Canadian, Cuba, International, Personal thoughts

The World could Learn from Cuba

Canada could Learn from Cuba.

Canada recently voted, with the world community, to end the U.S. embargo/blockade against Cuba. But, perhaps we should do more than just vote for Cuba. We could learn from Cuba.

Millions of Canadians have visited Cuba over the years and almost without exception speak of the friendliness of the Cuban people. But there is more, and our Sociologists and Educators should think as to why Cuban society is safe, free of crime, drugs, and the civil disobedience that plagues our society and costs us numerous lives and many $billion?

The answer likely lies in their upbringing in a socialist influenced society. Every Cuban child between ages 1-5 participates in a formal preschool program “Educate your Child” where preschool educators visit families’ homes. Education is free beginning in preschool and continuing through graduate and post-graduate studies. The positive traits of the Cuban people are in good part a product of their education system.

With a revolutionary emphasis on universal free healthcare and an advanced healthcare system, Cuba has a life expectancy greater than the U.S. According to the UN’s World Health Organization, Cuba’s health care system is an example for all countries of the world.

Also, according to the United Nations’ 2016 Human Development Report, Cuba is one of just a handful of countries that has managed to improve the health and well-being of its citizens while developing sustainably. In the Environmental Performance Index compiled by Yale and Harvard universities, Cuba ranked 45 out of 180 countries – the highest ranking for a non-OECD, non-European state.

Cuba remains a poor country, largely due to the U.S. embargo/blockade, which has cost the country and its people over $130 billion, but it has an unparalleled richness of life with an artistic and cultural upbringing very much a part of their life. Cuba may be materially poor, but it is socially rich.

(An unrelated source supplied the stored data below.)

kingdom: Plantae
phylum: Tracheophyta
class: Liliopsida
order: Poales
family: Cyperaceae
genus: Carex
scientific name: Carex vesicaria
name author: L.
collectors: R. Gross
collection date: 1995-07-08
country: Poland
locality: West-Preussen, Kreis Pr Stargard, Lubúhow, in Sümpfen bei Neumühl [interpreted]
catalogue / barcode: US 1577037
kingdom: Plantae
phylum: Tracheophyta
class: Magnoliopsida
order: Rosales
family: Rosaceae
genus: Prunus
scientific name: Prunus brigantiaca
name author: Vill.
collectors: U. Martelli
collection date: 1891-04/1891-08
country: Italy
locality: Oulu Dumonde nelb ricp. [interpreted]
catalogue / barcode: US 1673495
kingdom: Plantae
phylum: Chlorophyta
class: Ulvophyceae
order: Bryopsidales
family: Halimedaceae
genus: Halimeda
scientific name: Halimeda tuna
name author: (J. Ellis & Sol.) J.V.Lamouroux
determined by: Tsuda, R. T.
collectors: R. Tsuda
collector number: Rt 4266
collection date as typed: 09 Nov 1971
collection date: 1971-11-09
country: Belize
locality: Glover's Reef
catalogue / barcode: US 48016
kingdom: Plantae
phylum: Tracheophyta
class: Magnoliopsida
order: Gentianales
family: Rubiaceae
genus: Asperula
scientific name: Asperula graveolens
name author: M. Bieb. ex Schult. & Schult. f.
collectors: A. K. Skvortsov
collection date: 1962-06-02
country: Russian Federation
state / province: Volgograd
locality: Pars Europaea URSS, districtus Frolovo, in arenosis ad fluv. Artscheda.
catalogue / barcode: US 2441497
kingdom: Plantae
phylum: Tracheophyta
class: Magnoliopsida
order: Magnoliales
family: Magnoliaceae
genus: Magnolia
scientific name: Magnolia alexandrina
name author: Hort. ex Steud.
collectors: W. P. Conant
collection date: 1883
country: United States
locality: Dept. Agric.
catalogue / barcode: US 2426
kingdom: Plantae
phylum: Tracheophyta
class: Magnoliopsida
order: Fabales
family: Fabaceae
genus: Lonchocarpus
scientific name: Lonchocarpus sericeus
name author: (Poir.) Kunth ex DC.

Yes, Cuba is worth looking at.


Author: Ron Brydges

Born on Vancouver Island and raised as a child in Prince Rupert and as a teenager in Moose Jaw, Saskatchewan. Graduated, not without struggle, from Central Collegiate High School. Got my first post graduate job at a steel and pipe mill in Regina, Returned to B.C. and worked in a fabrication shop, a consulting firm, a northern mine and then went east and lived and worked in Toronto for a machinery manufacturer. Moved to St. Catharines where i worked on contract for GM. Was discharged at 62 and took up writing. Now divorced with two daughters and four grandchildren. There was a life between these lines and some of it will come out in my blogs.